With these studies, what should the emergency physician do with steroids?

Recommendations

– CAP can be deadly, and the immune and inflammatory systems are responsible for clearing the infection. Unfortunately, an excessive immune response can be harmful, resulting in pulmonary dysfunction, ARDS, sepsis, and mortality.

– Recent literature suggests benefit of adjuvant corticosteroid treatment for CAP. Steroids may be initiated in the ED, especially for severe CAP (Table 1 for severe CAP).⁸

– In severe CAP, steroids can reduce treatment failure and mortality. They may decrease length of stay, need for mechanical ventilation, and ARDS.

– Treatment with steroids for patients with CAP not meeting criteria for severe PNA is more controversial. Steroids may reduce mortality, length of stay, ARDS, and mechanical ventilation, but more study is needed.

– Contraindications for initiating treatment include diabetes, immunodeficiency from HIV, cancer, immunomodulatory medications, vasculitis, chronic peptic ulcers, and recent upper GI bleed.

– Proposed treatment should be discussed with the intensivist during the consultation and admission process. Further study is required for outpatient therapy.

References/Further Reading

1. Wu W, Fang Q, He G. Efficacy of corticosteroid treatment for severe community-acquired pneumonia: a meta-analysis. American Journal of Emergency Medicine 2017; doi: 10.1016/j.ajem.2017.07.050.
2. Bi J, Yang J, Wang Y, et al. Efficacy and safety of adjunctive corticosteroids therapy for severe community-acquired pneumonia in adults: an updated systematic review and meta-analysis. PloS ONE 2016; doi: 10.1371/journal.
3. Siemieniuk R, Meade M, Alonso-Coello P, et al. Corticosteroid therapy for patients hospitalized with community-acquired pneumonia: a systematic review and meta-analysis. Ann Intern Med 2015; 163:519-528.
4. Shafiq M, Mansoor M, Khan A, et al. Adjuvant steroid therapy in community-acquired pneumonia: a systematic review and meta-analysis. JHM 2013; 8(2):68-75.
5. Blum CA, Nigro N, Briel M, et al. Adjunct prednisone therapy for patients with community-acquired pneumonia: a multicentre, double-blind, randomised, placebo-controlled trial. Lancet 2015;385:1511-1518.
6. Torres A, Sibila O, Ferrer M, et al.
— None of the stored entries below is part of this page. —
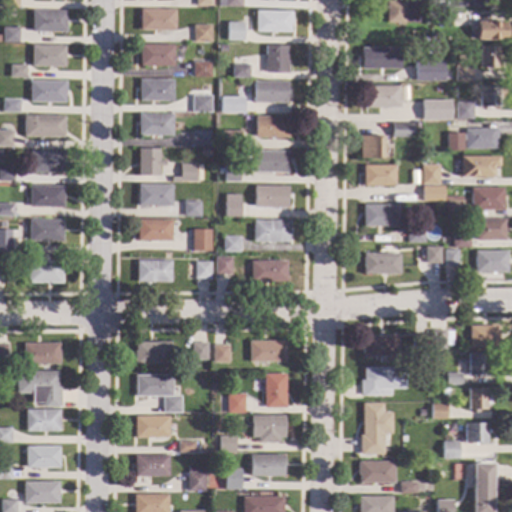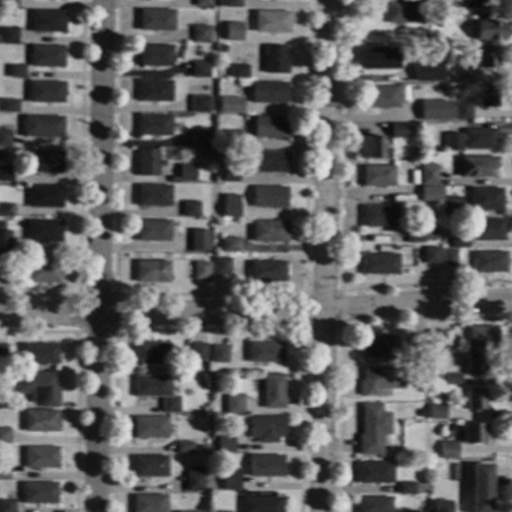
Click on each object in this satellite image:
building: (7, 3)
building: (202, 3)
building: (203, 3)
building: (228, 3)
building: (229, 3)
building: (8, 4)
building: (393, 11)
building: (393, 12)
building: (10, 13)
building: (156, 19)
building: (156, 20)
building: (454, 20)
building: (46, 21)
building: (270, 21)
building: (47, 22)
building: (272, 22)
building: (488, 30)
building: (232, 31)
building: (490, 31)
building: (233, 32)
building: (200, 33)
building: (8, 34)
building: (200, 34)
building: (8, 35)
building: (424, 39)
building: (435, 39)
building: (222, 48)
building: (154, 55)
building: (45, 56)
building: (155, 56)
building: (46, 57)
building: (486, 57)
building: (378, 58)
building: (488, 58)
building: (274, 59)
building: (381, 59)
building: (459, 59)
building: (274, 60)
building: (200, 69)
building: (15, 70)
building: (201, 70)
building: (427, 70)
building: (16, 71)
building: (238, 71)
building: (426, 71)
building: (239, 72)
building: (461, 74)
building: (154, 90)
building: (45, 91)
building: (155, 91)
building: (46, 92)
building: (268, 92)
building: (268, 93)
building: (485, 95)
building: (381, 96)
building: (380, 97)
building: (487, 97)
building: (199, 104)
building: (200, 104)
building: (229, 104)
building: (8, 105)
building: (9, 106)
building: (232, 107)
building: (428, 111)
building: (462, 112)
building: (153, 124)
building: (154, 125)
building: (41, 126)
building: (269, 126)
building: (415, 126)
building: (42, 127)
building: (270, 127)
building: (399, 130)
building: (5, 138)
building: (199, 138)
building: (229, 138)
building: (478, 138)
building: (5, 139)
building: (200, 139)
building: (479, 139)
building: (451, 141)
building: (452, 142)
building: (369, 147)
building: (369, 147)
building: (204, 152)
building: (422, 157)
building: (45, 161)
building: (268, 161)
building: (45, 162)
building: (146, 162)
building: (148, 162)
building: (269, 162)
building: (475, 166)
building: (476, 167)
building: (186, 172)
building: (5, 173)
building: (6, 174)
building: (187, 174)
building: (427, 174)
building: (230, 175)
building: (376, 175)
building: (428, 175)
building: (377, 176)
road: (79, 186)
building: (429, 193)
building: (431, 194)
building: (152, 195)
building: (153, 195)
building: (44, 196)
building: (268, 196)
building: (45, 197)
building: (269, 197)
building: (484, 198)
building: (485, 199)
building: (451, 204)
building: (229, 205)
building: (231, 206)
building: (189, 208)
building: (451, 208)
building: (5, 209)
building: (190, 209)
building: (6, 210)
building: (378, 215)
building: (379, 216)
building: (152, 229)
building: (487, 229)
building: (43, 230)
building: (488, 230)
building: (44, 231)
building: (153, 231)
building: (268, 231)
building: (269, 231)
road: (340, 232)
building: (413, 235)
building: (4, 240)
building: (199, 240)
building: (200, 240)
building: (458, 241)
building: (458, 242)
building: (229, 243)
building: (3, 244)
building: (229, 245)
building: (430, 255)
building: (431, 255)
road: (99, 256)
road: (323, 256)
building: (448, 257)
building: (449, 258)
building: (488, 261)
building: (489, 262)
building: (379, 263)
building: (379, 264)
building: (221, 265)
building: (222, 266)
building: (1, 269)
building: (200, 270)
building: (2, 271)
building: (43, 271)
building: (151, 271)
building: (202, 271)
building: (266, 271)
building: (267, 271)
building: (44, 272)
building: (152, 272)
road: (208, 293)
road: (256, 313)
road: (511, 319)
road: (302, 329)
road: (114, 331)
building: (481, 336)
building: (482, 337)
building: (439, 338)
building: (439, 340)
building: (418, 343)
building: (378, 345)
building: (379, 346)
building: (197, 351)
building: (198, 351)
building: (264, 351)
building: (265, 352)
building: (3, 353)
building: (39, 353)
building: (150, 353)
building: (218, 353)
building: (3, 354)
building: (40, 354)
building: (151, 354)
building: (219, 354)
building: (475, 364)
building: (475, 364)
building: (451, 378)
building: (380, 380)
building: (380, 380)
building: (452, 380)
road: (76, 383)
building: (38, 387)
building: (38, 387)
building: (272, 390)
building: (156, 391)
building: (273, 391)
building: (157, 392)
building: (444, 392)
building: (475, 398)
building: (477, 400)
building: (1, 401)
building: (232, 403)
building: (234, 404)
building: (436, 411)
building: (437, 412)
building: (40, 420)
building: (41, 421)
building: (149, 427)
building: (372, 427)
building: (150, 428)
building: (264, 428)
building: (266, 429)
building: (372, 429)
building: (473, 432)
building: (474, 433)
building: (4, 435)
building: (5, 436)
building: (224, 444)
building: (225, 445)
building: (184, 447)
building: (184, 447)
building: (200, 448)
building: (448, 450)
building: (449, 450)
road: (299, 456)
building: (39, 457)
building: (39, 458)
building: (149, 465)
building: (264, 465)
building: (150, 466)
building: (265, 466)
building: (4, 469)
building: (443, 469)
building: (5, 470)
building: (374, 472)
building: (375, 473)
building: (193, 478)
building: (225, 479)
building: (231, 480)
building: (195, 482)
building: (406, 487)
building: (406, 488)
building: (480, 488)
building: (481, 488)
building: (38, 492)
building: (39, 493)
building: (148, 503)
building: (150, 504)
building: (260, 504)
building: (372, 504)
building: (7, 505)
building: (261, 505)
building: (374, 505)
building: (7, 506)
building: (441, 506)
building: (189, 511)
building: (220, 511)
building: (413, 511)
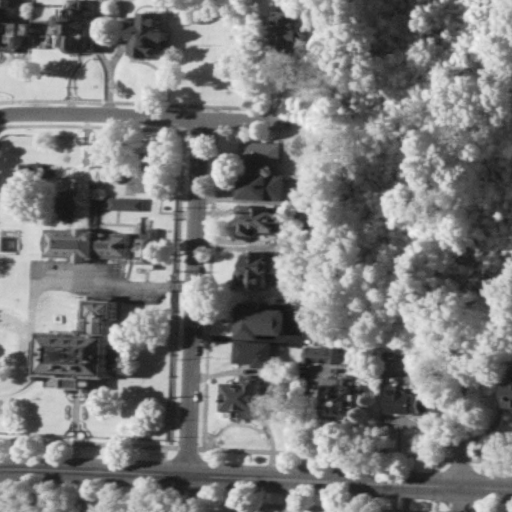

Effect of corticosteroids on treatment failure among hospitalized patients with severe community-acquired pneumonia and high inflammatory response: a randomized clinical trial. JAMA 2015; 313(7):677-686.
7. Hay A, Little P, Harnden A, et al. Effect of oral prednisolone on symptom duration and severity in nonasthmatic adults with acute lower respiratory tract infection: a randomized clinical trial. JAMA 2017; 318(8):721-730.
8. Mandell LA, Wunderink RG, Anzueto A, et al; Infectious Diseases Society of America; American Thoracic Society. Infectious Diseases Society of America/American Thoracic Society consensus guidelines on the management of community-acquired pneumonia in adults. Clin Infect Dis. 2007 Mar 1;44 Suppl 2:S27-72.